*Activity*
From the data that follows, copy every line holding the string "edit".

*Dataset entries*
=-=-=

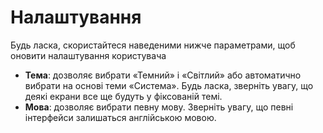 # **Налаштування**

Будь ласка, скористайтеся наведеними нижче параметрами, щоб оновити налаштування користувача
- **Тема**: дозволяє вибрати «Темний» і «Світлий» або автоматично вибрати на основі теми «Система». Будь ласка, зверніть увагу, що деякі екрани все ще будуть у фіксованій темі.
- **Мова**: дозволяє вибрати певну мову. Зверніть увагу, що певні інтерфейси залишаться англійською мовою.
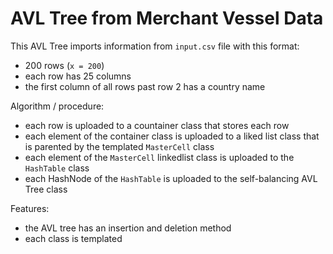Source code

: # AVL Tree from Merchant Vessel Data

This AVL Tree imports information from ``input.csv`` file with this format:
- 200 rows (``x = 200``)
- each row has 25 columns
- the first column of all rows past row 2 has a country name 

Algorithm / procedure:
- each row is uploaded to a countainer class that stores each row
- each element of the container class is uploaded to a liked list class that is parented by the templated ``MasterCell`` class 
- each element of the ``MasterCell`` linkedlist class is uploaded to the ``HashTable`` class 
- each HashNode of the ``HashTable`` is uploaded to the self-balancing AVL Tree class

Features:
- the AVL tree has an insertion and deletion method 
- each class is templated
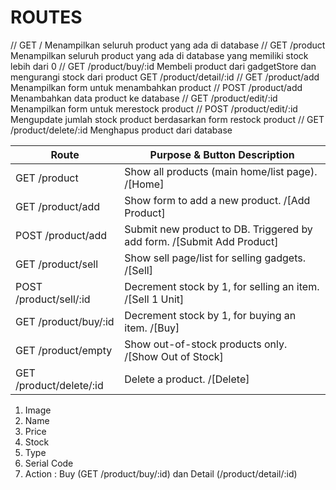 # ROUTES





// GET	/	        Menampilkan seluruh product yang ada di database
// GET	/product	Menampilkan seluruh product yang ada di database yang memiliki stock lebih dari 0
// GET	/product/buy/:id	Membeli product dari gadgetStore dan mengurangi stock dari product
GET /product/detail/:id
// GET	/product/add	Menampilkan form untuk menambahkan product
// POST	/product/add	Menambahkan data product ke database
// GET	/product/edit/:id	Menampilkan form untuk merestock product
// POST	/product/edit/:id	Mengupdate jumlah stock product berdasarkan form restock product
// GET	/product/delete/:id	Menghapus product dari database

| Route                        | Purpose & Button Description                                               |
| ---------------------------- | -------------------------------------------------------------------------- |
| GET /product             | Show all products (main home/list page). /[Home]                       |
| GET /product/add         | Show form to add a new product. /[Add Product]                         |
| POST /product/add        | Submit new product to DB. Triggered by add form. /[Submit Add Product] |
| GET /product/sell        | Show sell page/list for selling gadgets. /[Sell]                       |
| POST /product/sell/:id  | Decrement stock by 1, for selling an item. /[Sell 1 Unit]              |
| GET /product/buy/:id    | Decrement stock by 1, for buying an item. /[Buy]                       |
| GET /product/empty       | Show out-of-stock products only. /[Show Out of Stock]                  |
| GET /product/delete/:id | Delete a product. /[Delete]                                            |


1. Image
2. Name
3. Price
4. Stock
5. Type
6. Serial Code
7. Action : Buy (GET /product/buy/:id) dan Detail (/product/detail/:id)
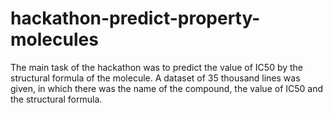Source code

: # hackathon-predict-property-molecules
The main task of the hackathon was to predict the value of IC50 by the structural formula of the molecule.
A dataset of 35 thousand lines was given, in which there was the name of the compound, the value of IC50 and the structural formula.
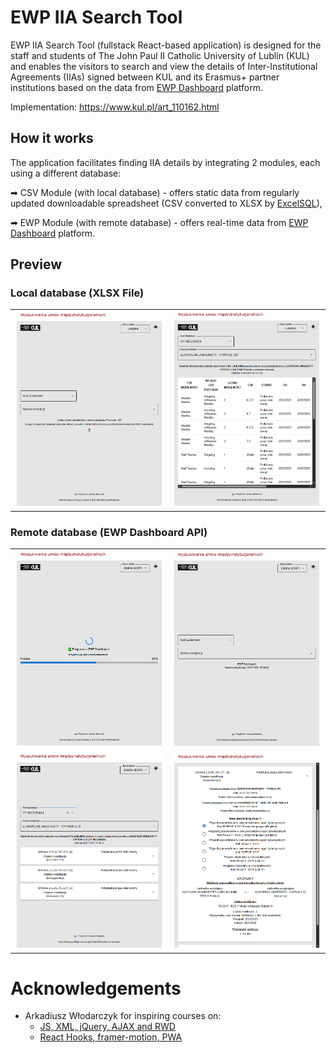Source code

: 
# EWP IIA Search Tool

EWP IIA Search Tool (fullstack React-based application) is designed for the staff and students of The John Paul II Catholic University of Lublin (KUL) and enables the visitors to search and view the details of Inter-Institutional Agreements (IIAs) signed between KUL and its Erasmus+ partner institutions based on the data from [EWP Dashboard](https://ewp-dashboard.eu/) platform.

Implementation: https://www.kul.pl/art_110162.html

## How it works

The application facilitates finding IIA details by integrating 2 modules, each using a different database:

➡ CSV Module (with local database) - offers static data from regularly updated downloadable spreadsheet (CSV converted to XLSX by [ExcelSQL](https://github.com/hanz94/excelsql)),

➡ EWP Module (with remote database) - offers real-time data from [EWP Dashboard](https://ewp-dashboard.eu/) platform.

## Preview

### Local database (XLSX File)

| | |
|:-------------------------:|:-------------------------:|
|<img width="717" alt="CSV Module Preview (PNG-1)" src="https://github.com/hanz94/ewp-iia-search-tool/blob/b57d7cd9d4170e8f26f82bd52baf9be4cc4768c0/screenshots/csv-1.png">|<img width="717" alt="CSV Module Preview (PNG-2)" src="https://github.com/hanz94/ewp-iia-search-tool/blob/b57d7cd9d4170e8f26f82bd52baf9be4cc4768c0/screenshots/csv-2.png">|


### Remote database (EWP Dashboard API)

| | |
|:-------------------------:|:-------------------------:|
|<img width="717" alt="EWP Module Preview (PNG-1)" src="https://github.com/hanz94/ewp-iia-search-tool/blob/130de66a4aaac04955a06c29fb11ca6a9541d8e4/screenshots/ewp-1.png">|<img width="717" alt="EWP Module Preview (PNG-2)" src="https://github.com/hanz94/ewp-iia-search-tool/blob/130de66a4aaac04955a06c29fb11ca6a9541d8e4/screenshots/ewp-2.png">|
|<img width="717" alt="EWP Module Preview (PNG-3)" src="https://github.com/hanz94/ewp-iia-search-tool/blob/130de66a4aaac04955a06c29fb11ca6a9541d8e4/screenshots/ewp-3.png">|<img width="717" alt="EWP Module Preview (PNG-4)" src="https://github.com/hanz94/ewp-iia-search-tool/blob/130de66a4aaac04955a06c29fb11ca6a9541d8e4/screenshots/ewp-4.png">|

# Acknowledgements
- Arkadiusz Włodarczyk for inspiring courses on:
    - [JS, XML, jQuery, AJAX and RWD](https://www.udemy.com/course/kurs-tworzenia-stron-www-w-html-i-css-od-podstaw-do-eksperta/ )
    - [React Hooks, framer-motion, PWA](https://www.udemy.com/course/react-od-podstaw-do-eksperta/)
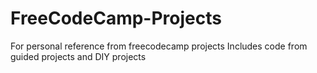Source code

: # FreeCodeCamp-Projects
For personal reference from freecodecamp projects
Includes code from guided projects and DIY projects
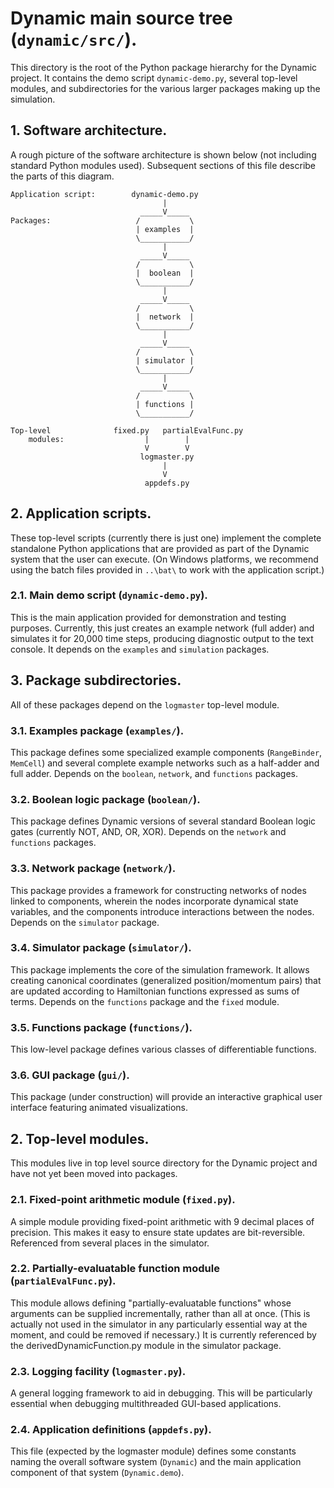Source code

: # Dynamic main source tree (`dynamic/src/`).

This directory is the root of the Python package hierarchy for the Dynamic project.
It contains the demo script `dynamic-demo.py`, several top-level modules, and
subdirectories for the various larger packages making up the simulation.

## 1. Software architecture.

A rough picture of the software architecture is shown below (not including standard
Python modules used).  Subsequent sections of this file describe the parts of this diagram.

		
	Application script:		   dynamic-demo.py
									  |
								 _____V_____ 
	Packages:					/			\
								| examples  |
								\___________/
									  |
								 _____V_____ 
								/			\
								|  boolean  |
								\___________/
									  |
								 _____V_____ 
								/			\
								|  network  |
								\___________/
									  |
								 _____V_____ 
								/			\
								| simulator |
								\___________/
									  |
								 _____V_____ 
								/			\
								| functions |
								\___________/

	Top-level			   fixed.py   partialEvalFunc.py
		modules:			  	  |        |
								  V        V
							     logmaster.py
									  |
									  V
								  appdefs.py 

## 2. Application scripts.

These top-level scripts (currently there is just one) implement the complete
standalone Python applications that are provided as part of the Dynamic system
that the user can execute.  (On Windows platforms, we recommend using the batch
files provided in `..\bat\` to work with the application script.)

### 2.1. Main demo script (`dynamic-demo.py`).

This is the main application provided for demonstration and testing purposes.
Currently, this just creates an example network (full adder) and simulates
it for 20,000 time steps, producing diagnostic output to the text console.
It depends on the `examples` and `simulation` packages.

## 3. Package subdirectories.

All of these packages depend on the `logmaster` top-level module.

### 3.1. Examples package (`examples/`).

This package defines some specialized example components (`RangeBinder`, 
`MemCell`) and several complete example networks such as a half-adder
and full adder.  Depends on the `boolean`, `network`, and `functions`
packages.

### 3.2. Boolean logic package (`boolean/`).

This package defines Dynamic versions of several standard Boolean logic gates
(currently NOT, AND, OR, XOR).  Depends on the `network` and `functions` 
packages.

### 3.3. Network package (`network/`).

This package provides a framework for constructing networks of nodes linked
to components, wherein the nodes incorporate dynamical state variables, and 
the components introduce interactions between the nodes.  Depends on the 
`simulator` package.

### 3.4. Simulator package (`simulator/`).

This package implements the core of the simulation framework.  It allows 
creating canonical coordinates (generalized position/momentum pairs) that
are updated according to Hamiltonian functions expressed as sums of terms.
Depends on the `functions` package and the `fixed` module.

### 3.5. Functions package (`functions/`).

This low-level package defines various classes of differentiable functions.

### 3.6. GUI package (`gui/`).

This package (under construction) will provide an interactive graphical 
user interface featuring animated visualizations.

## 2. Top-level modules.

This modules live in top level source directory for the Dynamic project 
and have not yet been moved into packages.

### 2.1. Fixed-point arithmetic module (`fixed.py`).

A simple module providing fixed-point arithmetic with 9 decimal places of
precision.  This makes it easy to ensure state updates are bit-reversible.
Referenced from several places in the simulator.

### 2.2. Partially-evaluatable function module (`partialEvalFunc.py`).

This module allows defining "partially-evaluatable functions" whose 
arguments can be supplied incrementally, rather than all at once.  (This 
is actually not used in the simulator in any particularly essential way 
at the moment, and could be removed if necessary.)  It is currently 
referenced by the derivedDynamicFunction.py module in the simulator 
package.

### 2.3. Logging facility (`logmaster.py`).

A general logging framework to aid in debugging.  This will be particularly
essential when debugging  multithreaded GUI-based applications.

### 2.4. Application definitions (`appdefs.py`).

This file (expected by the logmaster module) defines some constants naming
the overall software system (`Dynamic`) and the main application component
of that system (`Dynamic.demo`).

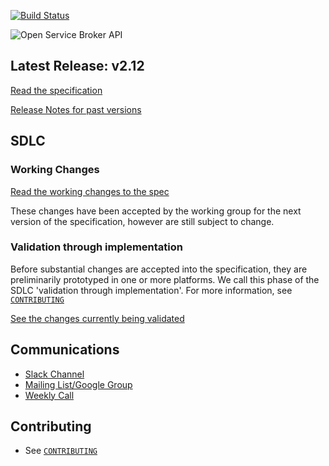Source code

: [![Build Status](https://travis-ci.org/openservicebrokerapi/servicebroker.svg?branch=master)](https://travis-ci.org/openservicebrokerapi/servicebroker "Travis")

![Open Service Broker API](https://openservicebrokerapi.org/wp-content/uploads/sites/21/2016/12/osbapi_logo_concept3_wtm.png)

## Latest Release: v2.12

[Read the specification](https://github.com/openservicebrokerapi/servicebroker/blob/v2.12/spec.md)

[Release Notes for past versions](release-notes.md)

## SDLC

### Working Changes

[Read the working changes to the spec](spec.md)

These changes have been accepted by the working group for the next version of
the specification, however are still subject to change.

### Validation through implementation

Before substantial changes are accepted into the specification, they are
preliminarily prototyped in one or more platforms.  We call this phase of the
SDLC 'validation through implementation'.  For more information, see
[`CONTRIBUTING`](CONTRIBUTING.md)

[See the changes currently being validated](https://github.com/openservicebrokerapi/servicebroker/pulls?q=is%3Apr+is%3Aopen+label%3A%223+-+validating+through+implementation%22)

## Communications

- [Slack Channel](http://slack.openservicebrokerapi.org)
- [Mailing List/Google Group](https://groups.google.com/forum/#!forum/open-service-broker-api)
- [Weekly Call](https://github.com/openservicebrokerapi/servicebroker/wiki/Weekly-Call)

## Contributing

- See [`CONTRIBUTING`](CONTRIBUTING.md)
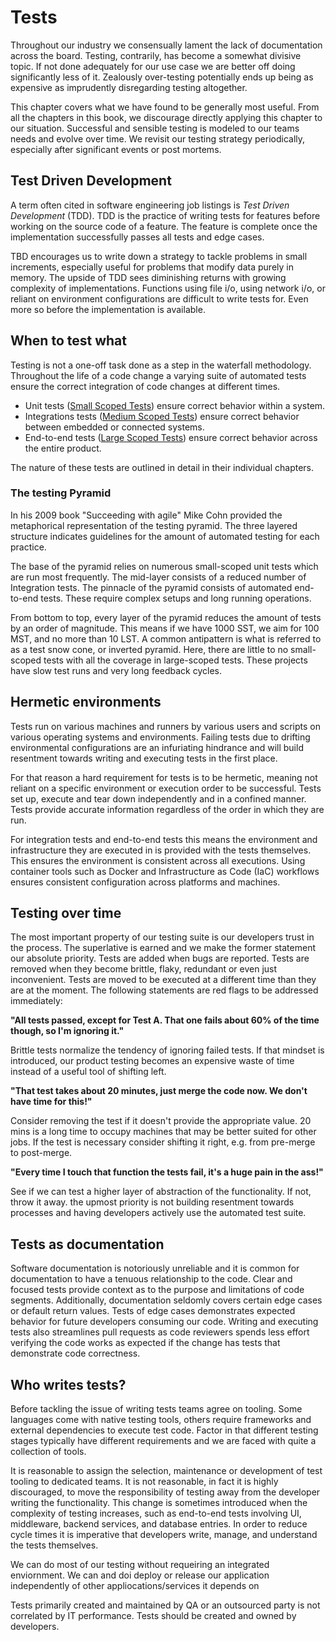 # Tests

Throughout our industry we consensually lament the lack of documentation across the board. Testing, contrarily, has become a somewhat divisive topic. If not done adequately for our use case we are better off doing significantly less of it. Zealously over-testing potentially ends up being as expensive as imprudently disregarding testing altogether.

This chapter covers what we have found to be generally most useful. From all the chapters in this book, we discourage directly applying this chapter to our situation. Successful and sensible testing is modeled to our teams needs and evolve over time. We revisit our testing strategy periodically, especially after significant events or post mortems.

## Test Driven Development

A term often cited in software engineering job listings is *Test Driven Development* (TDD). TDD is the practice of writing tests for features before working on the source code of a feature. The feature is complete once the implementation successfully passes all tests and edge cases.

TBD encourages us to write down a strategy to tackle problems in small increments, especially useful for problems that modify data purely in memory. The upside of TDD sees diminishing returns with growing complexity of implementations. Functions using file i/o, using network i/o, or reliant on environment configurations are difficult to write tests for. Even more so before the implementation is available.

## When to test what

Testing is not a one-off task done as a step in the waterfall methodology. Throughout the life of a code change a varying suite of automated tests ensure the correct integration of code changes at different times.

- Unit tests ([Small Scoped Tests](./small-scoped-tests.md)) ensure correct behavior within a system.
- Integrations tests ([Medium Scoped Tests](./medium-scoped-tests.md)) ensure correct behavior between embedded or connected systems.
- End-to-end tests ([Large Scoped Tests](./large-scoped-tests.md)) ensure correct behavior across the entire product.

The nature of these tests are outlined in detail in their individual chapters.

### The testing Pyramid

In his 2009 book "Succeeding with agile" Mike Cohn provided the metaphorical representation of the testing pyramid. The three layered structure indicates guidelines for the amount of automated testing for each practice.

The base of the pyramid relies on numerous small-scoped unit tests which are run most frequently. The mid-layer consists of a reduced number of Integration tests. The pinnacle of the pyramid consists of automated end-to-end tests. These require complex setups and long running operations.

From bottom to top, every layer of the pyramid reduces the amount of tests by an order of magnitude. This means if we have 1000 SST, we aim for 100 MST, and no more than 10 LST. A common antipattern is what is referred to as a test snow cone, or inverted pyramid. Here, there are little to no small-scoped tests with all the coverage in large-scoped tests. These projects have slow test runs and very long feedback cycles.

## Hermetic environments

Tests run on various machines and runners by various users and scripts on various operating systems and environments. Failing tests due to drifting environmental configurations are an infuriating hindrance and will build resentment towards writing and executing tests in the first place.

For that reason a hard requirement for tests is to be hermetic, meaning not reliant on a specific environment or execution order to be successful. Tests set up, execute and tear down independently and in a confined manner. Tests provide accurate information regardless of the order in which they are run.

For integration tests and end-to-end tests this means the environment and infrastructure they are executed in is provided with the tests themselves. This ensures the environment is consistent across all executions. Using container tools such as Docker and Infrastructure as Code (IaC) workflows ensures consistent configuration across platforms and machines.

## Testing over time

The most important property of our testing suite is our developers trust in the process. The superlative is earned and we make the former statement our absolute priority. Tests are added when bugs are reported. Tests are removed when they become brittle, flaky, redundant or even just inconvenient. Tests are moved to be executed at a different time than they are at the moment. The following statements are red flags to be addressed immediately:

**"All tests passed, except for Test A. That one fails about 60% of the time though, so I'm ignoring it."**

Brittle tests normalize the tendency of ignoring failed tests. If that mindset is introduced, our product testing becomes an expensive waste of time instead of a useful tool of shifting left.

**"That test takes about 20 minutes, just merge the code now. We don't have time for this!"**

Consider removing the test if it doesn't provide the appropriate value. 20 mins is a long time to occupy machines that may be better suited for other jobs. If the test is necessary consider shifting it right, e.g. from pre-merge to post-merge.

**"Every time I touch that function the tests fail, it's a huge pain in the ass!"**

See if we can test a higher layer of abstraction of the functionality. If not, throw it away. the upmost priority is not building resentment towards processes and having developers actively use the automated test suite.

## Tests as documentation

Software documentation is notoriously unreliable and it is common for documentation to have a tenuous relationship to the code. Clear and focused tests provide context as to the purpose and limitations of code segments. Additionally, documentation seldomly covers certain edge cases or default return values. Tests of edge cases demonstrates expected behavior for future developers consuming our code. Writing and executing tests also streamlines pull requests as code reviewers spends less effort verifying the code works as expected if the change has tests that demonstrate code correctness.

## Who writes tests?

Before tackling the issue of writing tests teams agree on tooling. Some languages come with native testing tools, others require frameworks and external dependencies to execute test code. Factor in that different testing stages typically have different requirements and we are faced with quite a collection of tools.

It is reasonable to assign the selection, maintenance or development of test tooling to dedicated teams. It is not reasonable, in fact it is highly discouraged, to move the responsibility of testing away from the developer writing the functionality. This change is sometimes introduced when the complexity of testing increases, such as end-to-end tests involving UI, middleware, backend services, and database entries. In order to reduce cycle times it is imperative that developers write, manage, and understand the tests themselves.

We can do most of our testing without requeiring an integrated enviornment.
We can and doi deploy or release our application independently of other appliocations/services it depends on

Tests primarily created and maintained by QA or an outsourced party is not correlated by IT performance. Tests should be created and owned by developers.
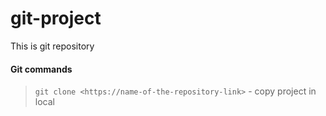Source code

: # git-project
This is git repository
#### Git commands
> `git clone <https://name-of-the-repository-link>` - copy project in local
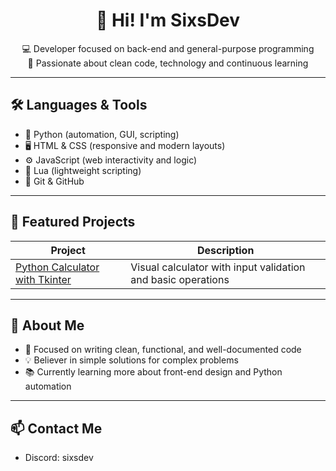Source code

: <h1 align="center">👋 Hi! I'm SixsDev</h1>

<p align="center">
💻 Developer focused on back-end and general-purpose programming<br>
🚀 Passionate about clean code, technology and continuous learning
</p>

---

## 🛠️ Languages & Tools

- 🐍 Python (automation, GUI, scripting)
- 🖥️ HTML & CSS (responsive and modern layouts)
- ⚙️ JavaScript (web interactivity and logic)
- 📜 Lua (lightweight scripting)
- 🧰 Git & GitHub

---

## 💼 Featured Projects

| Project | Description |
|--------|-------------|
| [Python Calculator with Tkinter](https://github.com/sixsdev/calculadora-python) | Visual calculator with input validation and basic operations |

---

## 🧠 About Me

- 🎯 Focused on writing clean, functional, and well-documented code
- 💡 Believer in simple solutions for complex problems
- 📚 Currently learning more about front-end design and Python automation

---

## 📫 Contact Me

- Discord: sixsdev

=-=-=

*Response to this task*
// GET	/product/edit/:id	Menampilkan form untuk merestock product
// POST	/product/edit/:id	Mengupdate jumlah stock product berdasarkan form restock product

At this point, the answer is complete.